--- EXERCISE DATA ---
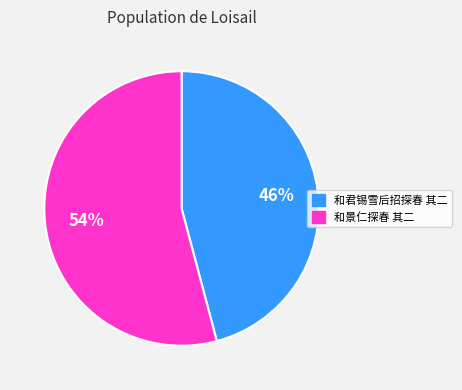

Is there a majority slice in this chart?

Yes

* * *

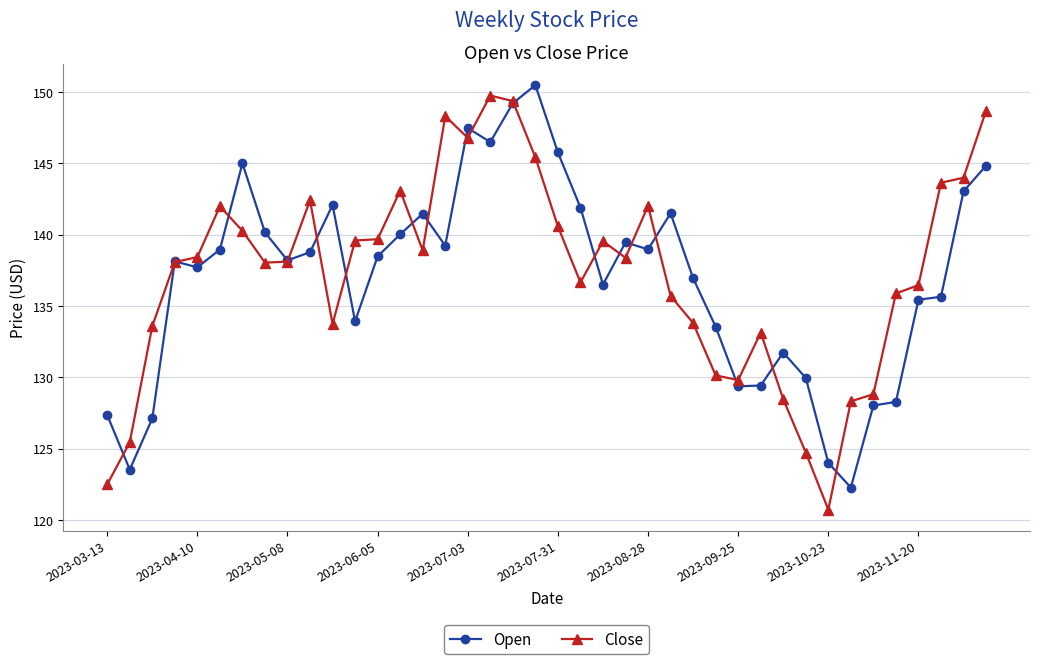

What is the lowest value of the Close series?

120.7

--

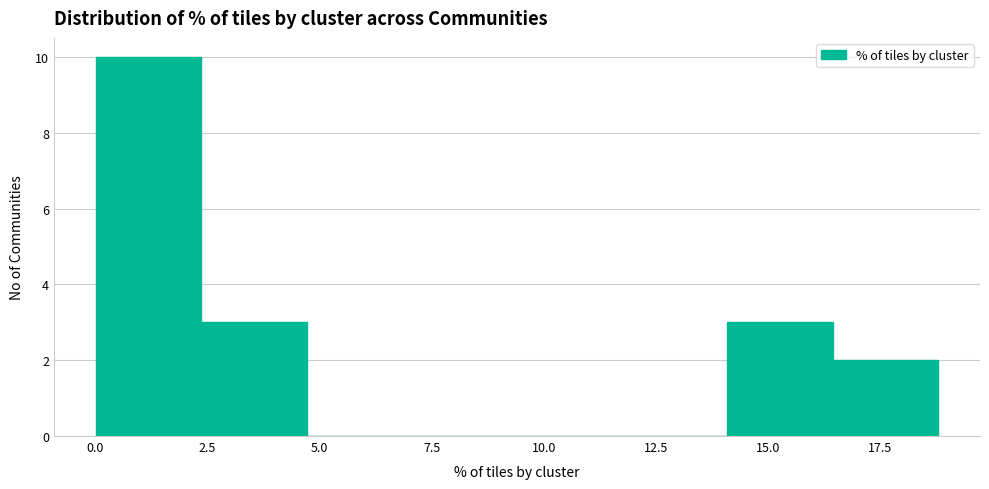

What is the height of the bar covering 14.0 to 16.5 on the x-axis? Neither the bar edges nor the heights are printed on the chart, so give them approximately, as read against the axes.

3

--- EXERCISE DIRECTIONS ---
State how many lines in the records above contain the word "chart". Reply with the number alone.

--- TASK RESULT ---
2